Directions:
Only the lines below from the one with "left knee: (301, 110, 0)" through the one with "left hip: (191, 413, 10)" are to be written out, exactly and without any images.

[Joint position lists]
——

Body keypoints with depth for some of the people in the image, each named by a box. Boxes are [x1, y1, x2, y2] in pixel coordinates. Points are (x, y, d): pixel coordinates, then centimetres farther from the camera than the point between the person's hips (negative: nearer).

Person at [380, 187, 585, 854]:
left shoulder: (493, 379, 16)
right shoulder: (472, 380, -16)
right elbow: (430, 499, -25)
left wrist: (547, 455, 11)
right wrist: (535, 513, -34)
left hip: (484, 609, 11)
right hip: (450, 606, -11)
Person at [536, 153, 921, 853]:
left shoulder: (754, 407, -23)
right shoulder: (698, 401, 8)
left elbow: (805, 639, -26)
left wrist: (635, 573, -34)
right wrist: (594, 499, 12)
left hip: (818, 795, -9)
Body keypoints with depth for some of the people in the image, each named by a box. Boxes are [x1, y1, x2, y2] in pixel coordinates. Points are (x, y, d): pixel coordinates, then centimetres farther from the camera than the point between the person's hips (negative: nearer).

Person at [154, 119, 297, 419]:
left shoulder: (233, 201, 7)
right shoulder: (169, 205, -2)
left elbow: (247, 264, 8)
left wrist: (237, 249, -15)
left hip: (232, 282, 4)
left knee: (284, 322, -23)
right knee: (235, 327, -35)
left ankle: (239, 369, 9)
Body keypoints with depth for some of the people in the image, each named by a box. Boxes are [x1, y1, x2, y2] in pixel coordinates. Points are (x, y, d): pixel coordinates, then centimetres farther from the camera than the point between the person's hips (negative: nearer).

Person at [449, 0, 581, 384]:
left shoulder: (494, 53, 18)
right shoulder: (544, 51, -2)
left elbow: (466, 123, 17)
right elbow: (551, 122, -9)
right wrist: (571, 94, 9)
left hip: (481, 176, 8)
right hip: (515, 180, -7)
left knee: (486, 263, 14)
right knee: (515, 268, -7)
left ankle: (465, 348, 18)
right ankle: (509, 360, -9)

——

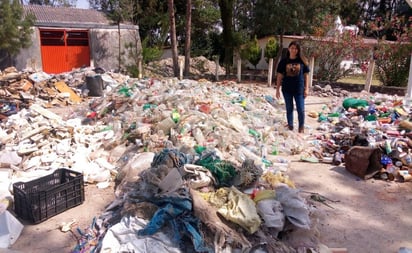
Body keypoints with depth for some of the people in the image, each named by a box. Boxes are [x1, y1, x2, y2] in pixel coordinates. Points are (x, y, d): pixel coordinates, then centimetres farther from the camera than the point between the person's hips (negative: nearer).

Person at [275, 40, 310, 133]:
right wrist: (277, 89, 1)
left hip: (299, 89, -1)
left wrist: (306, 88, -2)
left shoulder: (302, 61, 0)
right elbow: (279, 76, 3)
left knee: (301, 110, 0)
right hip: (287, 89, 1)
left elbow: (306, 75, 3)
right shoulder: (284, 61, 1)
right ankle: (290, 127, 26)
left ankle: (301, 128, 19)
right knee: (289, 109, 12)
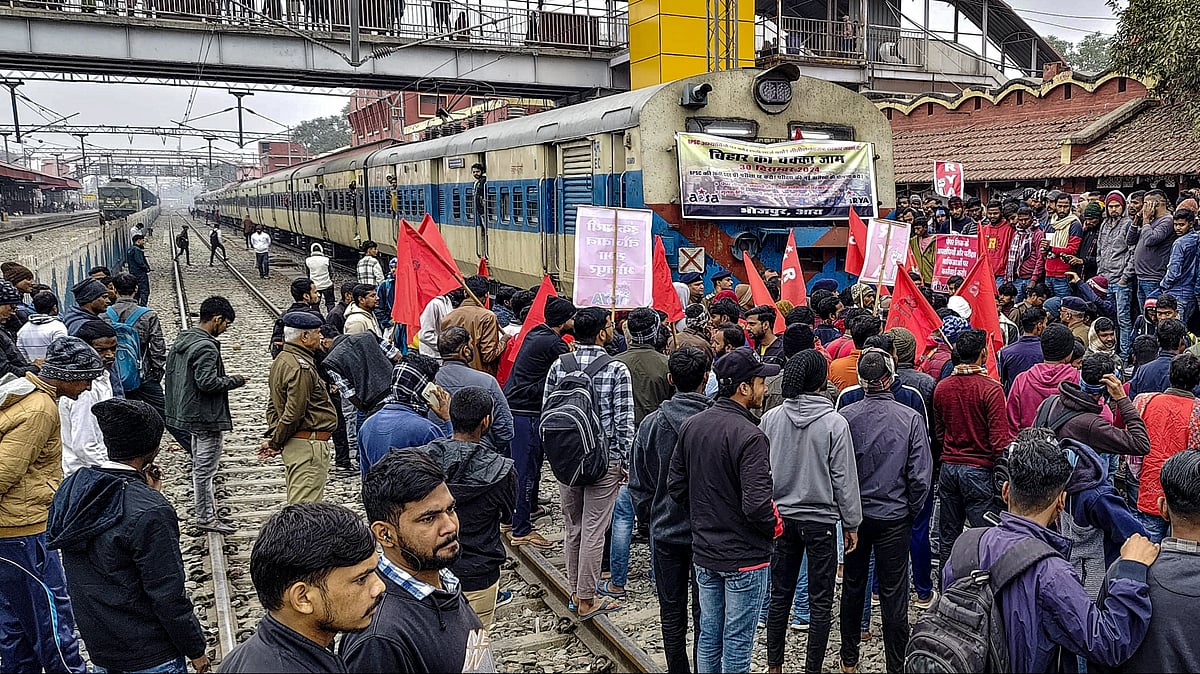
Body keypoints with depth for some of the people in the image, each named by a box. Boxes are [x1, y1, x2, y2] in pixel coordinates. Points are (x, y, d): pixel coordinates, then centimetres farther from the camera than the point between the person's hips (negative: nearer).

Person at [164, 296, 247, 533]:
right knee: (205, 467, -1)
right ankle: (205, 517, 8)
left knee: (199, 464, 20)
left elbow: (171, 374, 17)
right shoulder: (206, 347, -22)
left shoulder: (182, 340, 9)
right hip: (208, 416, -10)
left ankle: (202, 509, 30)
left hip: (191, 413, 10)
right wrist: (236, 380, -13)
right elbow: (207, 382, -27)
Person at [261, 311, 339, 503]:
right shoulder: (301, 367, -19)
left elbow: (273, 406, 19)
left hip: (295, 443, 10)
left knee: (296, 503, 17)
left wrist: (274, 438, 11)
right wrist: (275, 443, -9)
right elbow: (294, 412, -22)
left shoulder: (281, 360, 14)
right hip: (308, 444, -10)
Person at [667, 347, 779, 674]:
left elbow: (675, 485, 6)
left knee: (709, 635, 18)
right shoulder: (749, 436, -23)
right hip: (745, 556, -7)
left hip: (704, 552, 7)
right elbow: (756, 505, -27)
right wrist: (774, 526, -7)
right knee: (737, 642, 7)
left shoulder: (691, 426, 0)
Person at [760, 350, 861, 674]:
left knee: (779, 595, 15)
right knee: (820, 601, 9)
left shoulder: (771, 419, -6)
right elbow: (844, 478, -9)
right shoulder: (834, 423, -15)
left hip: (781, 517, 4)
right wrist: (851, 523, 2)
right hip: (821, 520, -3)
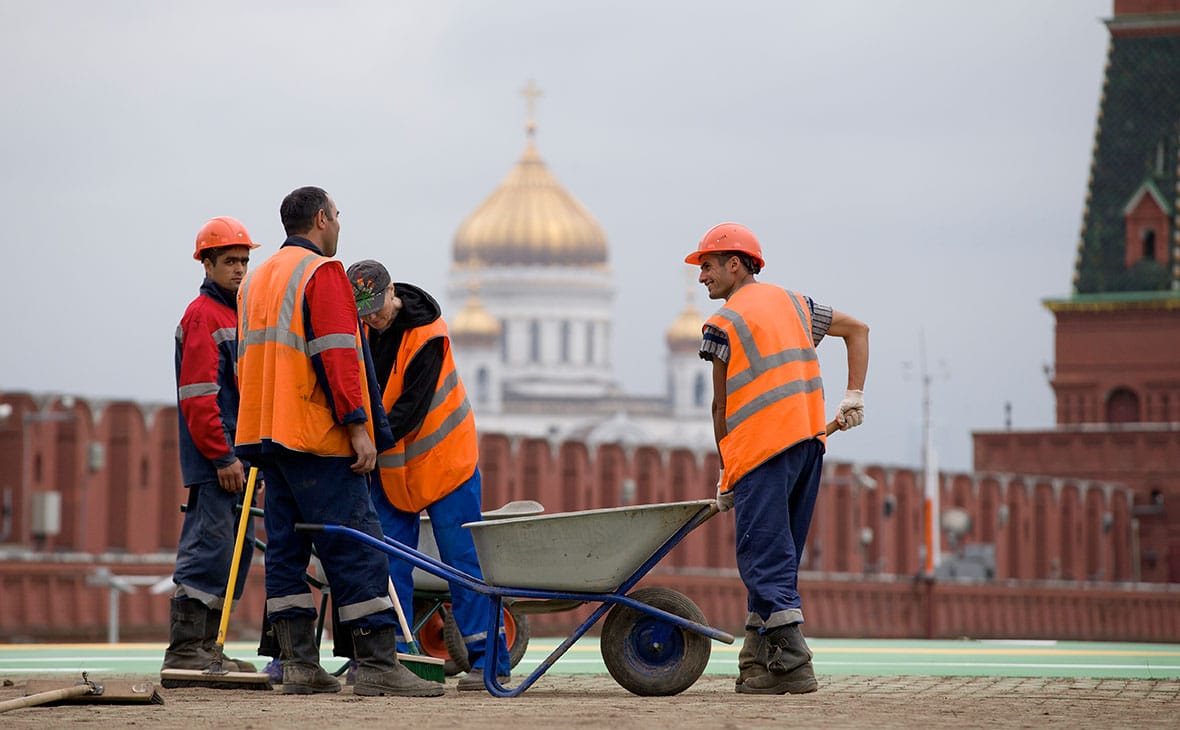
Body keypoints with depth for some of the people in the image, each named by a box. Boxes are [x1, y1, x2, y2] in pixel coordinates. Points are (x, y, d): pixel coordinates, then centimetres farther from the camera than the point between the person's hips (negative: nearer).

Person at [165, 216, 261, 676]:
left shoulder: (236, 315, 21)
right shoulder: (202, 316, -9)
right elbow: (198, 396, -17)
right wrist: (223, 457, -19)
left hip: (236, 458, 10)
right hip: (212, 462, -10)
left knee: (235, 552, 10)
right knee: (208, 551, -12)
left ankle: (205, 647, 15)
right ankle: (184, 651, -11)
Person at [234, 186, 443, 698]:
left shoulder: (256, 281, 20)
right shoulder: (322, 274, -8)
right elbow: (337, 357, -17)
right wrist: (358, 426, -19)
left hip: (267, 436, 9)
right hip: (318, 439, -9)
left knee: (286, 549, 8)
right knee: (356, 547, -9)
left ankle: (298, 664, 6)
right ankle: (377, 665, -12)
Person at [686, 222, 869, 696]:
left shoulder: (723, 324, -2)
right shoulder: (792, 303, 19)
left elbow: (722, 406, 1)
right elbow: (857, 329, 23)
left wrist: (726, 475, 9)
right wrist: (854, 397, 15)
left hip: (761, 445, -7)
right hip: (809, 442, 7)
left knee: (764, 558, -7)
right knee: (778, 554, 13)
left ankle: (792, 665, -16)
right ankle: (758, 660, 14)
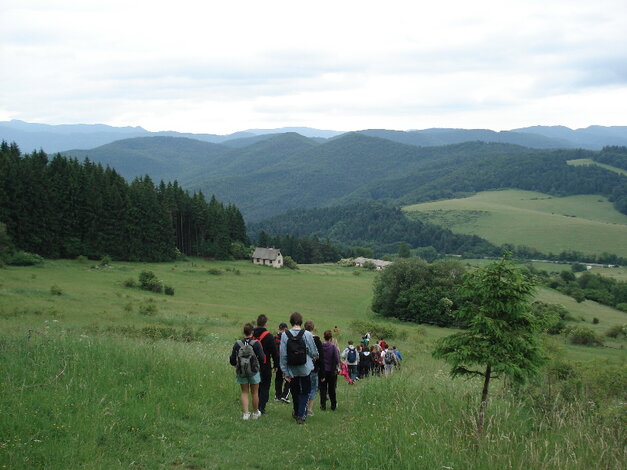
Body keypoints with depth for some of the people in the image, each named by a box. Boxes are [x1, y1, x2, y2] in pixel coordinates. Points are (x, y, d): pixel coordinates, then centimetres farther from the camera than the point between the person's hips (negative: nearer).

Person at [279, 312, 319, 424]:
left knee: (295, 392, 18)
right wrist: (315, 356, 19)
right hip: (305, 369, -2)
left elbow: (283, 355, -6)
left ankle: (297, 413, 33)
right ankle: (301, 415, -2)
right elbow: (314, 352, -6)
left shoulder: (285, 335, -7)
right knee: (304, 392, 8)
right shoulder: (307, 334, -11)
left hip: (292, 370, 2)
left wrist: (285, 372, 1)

——

Answer for the task:
left knee: (301, 110, 0)
right hip: (287, 89, 1)
left elbow: (306, 75, 3)
right shoulder: (284, 61, 1)
right ankle: (290, 127, 26)
left ankle: (301, 128, 19)
right knee: (289, 109, 12)
Body keypoints with depth for some of the people in the image, each named by a box. Boxes are [x1, y1, x2, y2] in pixel coordinates. Points are (x, y, d): pixel coordinates, then centimetres farther from the camera than the point between the person's hips (negative: nearer).

Person at [164, 296, 247, 533]:
right knee: (205, 467, -1)
right ankle: (205, 517, 8)
left knee: (199, 464, 20)
left elbow: (171, 374, 17)
right shoulder: (206, 347, -22)
left shoulder: (182, 340, 9)
right hip: (208, 416, -10)
left ankle: (202, 509, 30)
left hip: (191, 413, 10)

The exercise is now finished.